Título: Tesouro se transformou no maior banco do País
Autor: Dantas, Fernando ; Saraiva, Alessandra
Fonte: O Estado de São Paulo, 29/08/2011, Economia, p. B8

Círculo virtuoso na economia brasileira pode se tornar círculo vicioso, diz especialista em[br]contas públicas

José Roberto Afonso, economista

O Brasil está preparada para uma nova crise externa?

O País está mais preparado para enfrentar desafios, mas eles serão diferentes de 2008. Naquela crise, o Brasil fez o mesmo que os países ricos - também se endividou forte e rapidamente. Mas o que era remédio agora pode virar veneno.

O Brasil escapou da crise da dívida.

Sim, mas pagando a maior taxa de juros reais do mundo. O País atrai cada vez mais capitais externos, acumula cada mais reservas, valoriza cada vez mais o real. Aumentam os ganhos e a confiança dos estrangeiros. Crédito e economia crescem bem.

O que pode desandar, então?

O problema é que pode ser muito fácil e rápido para que o atual círculo virtuoso se transforme num círculo vicioso. O arranjo atual combina aumento rápido do crédito de origem pública - a fatia dos bancos estatais é de 19,8% do PIB enquanto o Tesouro Nacional é credor em 14,5% do PIB dos mesmos bancos públicos. Na prática, o Tesouro se transformou no maior banco do País. Porém, ao contrário de um banco clássico, não está sujeito a qualquer regulação prudencial. Tanto que, para chegar a tal posição, entre agosto de 2008 e junho de 2011, ele aumentou em 6,5 pontos do PIB o crédito extraordinário que concedeu aos bancos oficiais (basicamente o BNDES) enquanto a dívida bruta aumentou em 5,8 pontos no mesmo período, saltando para 65.3% do PIB. Como qualquer banco, há um limite para o Tesouro ficar se endividando para continuar emprestando. A dívida brasileira tem um patamar mais elevado do que a média dos emergentes, só fica atrás da indiana.

Como as agências de rating não identificam tal risco?

Elas comparam a dívida com a receita pública, pois estão preocupadas com a capacidade do governo de honrar os seus compromissos, e ele o faz com o que arrecada. É aí que entra o diferencial positivo brasileiro: uma carga tributária alta, muito acima da média dos emergentes. Ou seja, quanto mais o país se endivida, mais precisa manter e elevar sua carga tributária, e manter gastos comprimidos para gerar superávit primário elevado, e assim mostrar uma boa capacidade de solvência.

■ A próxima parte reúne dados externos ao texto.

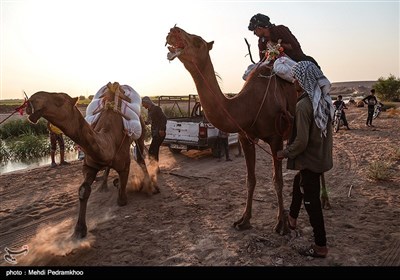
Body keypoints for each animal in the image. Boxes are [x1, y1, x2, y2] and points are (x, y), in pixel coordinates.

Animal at [26, 81, 152, 238]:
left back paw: (149, 185)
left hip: (141, 134)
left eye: (59, 99)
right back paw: (103, 186)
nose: (32, 100)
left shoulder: (125, 164)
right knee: (109, 167)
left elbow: (122, 199)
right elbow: (83, 190)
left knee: (141, 158)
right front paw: (79, 230)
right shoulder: (90, 165)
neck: (109, 140)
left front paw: (122, 191)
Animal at [165, 25, 296, 234]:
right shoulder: (246, 138)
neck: (246, 105)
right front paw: (244, 220)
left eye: (198, 41)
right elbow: (250, 179)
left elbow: (278, 180)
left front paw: (281, 224)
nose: (174, 29)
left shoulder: (275, 138)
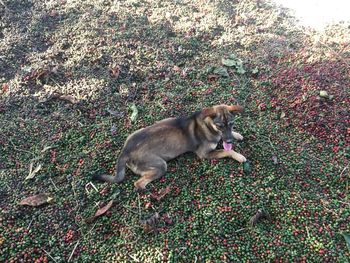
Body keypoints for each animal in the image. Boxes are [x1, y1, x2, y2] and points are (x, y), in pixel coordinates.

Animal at [93, 103, 246, 192]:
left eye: (231, 124)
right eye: (220, 126)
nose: (229, 140)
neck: (208, 125)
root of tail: (125, 151)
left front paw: (237, 135)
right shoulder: (204, 154)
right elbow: (227, 151)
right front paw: (239, 156)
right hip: (160, 165)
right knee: (138, 184)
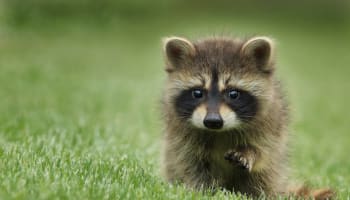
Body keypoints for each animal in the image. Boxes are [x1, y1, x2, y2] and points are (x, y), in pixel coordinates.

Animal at [161, 35, 334, 198]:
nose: (213, 121)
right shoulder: (181, 136)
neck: (220, 132)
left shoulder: (271, 122)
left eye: (233, 94)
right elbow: (190, 163)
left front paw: (249, 153)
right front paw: (203, 190)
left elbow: (264, 151)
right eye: (197, 93)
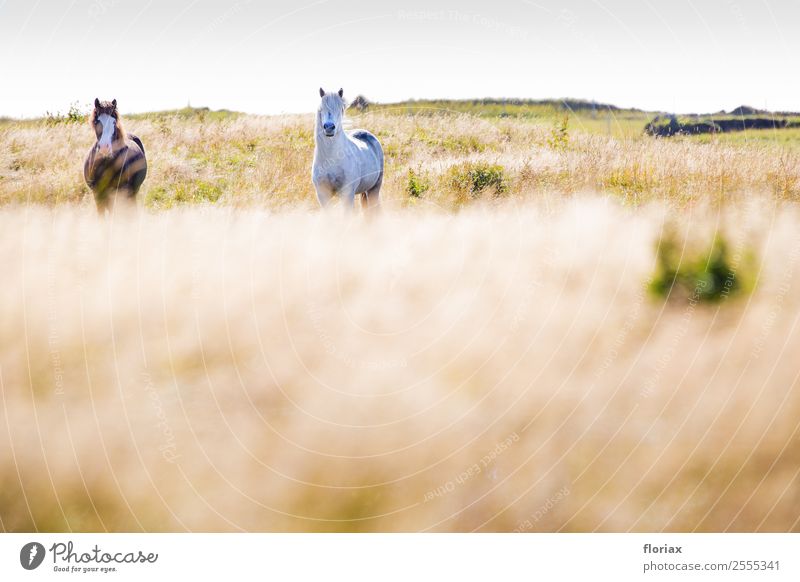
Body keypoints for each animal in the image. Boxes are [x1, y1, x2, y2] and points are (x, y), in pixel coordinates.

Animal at [310, 86, 382, 214]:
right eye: (320, 108)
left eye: (341, 109)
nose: (329, 128)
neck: (331, 159)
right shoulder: (322, 194)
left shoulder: (347, 194)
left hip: (374, 189)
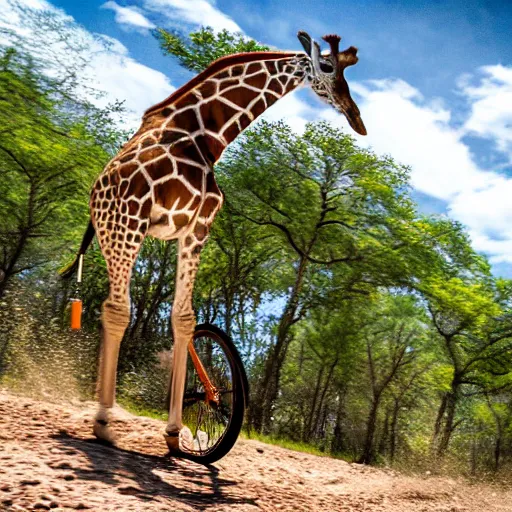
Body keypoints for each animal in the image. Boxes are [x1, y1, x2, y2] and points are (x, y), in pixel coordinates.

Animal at [61, 29, 364, 452]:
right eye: (327, 66)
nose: (356, 117)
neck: (206, 131)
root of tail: (95, 195)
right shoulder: (158, 220)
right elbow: (140, 314)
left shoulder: (196, 226)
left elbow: (184, 320)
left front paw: (176, 431)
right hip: (121, 227)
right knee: (115, 310)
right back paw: (103, 422)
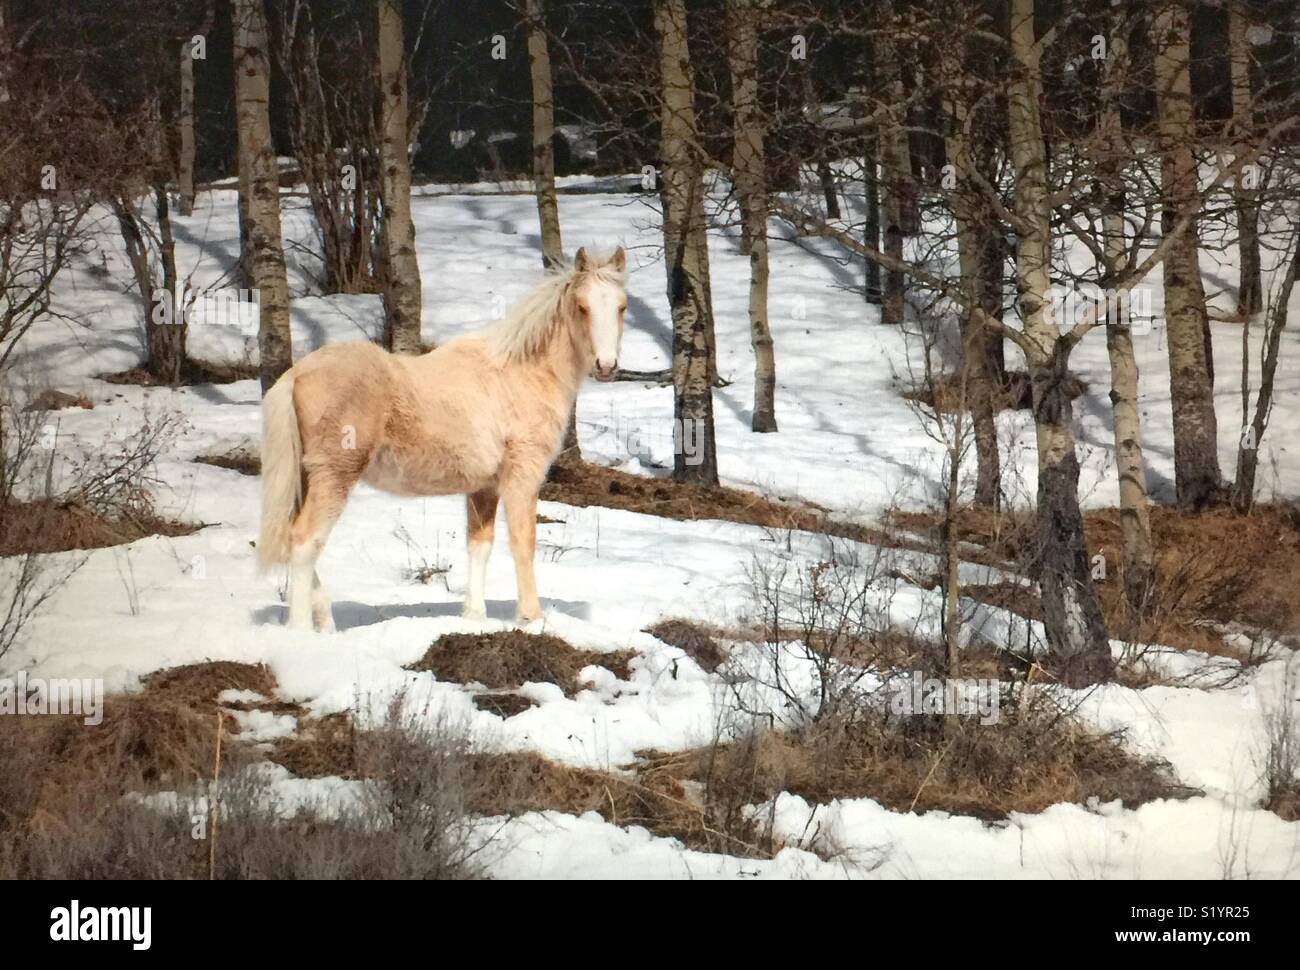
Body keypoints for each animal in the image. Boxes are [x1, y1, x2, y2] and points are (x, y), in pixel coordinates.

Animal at [257, 247, 628, 631]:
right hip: (334, 475)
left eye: (621, 306)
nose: (606, 366)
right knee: (304, 540)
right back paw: (302, 629)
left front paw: (474, 617)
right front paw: (532, 617)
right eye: (582, 307)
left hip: (307, 478)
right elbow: (523, 542)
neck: (521, 373)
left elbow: (479, 545)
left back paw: (326, 621)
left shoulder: (484, 487)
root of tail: (297, 374)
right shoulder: (522, 477)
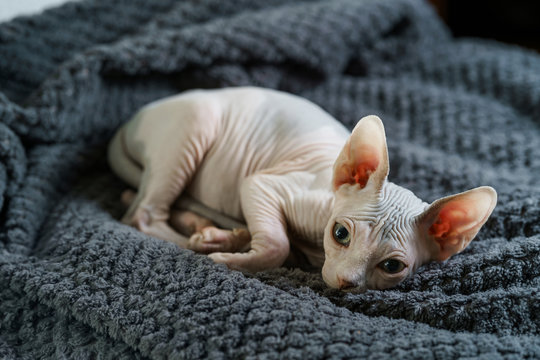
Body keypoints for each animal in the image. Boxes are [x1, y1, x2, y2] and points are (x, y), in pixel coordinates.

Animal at [106, 86, 498, 290]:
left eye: (392, 267)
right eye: (340, 233)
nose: (345, 281)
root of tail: (127, 123)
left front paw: (228, 242)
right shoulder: (264, 185)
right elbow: (277, 245)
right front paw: (229, 256)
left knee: (137, 202)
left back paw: (208, 230)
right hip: (194, 124)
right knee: (142, 215)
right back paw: (201, 241)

Qual é a contraparte do endividamento público nesse circuito?

A liquidez do setor privado brasileiro, que não foi abalada pela crise. As empresas não deixam o dinheiro no colchão e não aplicam em dólar. Só há uma grande e rentável alternativa, que é aplicar em títulos do Tesouro, ainda que indiretamente, via fundos de investimentos e operações compromissadas. Enfim, direta ou indiretamente, o setor privado, líquido, financia cada vez mais o governo. Para que funcione esse esquema, o governo se endivida cada vez mais, direta ou indiretamente. E para quê? Em boa parte, para dar mais crédito aos bancos públicos, que usam 95% ou mais desses recursos para dar crédito ao setor privado.

Como poderia se manter o círculo virtuoso, e não vicioso?

Se o aumento do endividamento público fosse canalizado para aumentar o investimento fixo (ainda que privado, via crédito estatal). Mas é equivocado supor que os bancos oficiais usem todos recursos extraordinários para apoiar projetos de investimento. Esquece-se que eles foram chamados, no auge da crise, a dar suporte a um enorme ajuste patrimonial (que envolveu a fusão e a troca do comando das maiores empresas do país, para não falar em bancos) e, depois, para criar artificialmente receita para o próprio governo - comprando ações e debêntures, pagando impostos e dividendos. Se todo acréscimo de crédito estatal tivesse sido efetivamente canalizado para investimento fixo, o Brasil poderia estar crescendo hoje em ritmo chinês.

Como diminuir o risco dos circuitos se inverterem?

Precisamos de reformas institucionais, mudar o horizonte para o longo prazo, e daí abrir espaço para agir no curto prazo e consertar a política econômica. O ruim é que não temos nenhuma perspectiva, nem de anúncio de reformas. Nem a tributária. Claramente, não se quer fazer nada. O problema é que, se tivermos turbulências e precisarmos de reformas, elas precisarão ser muito mais profundas. A política econômica ora é consistente, ora é inconsistente, e pode virar rápido de virtuosa a viciosa O Brasil é uma economia onde se vive perigosamente.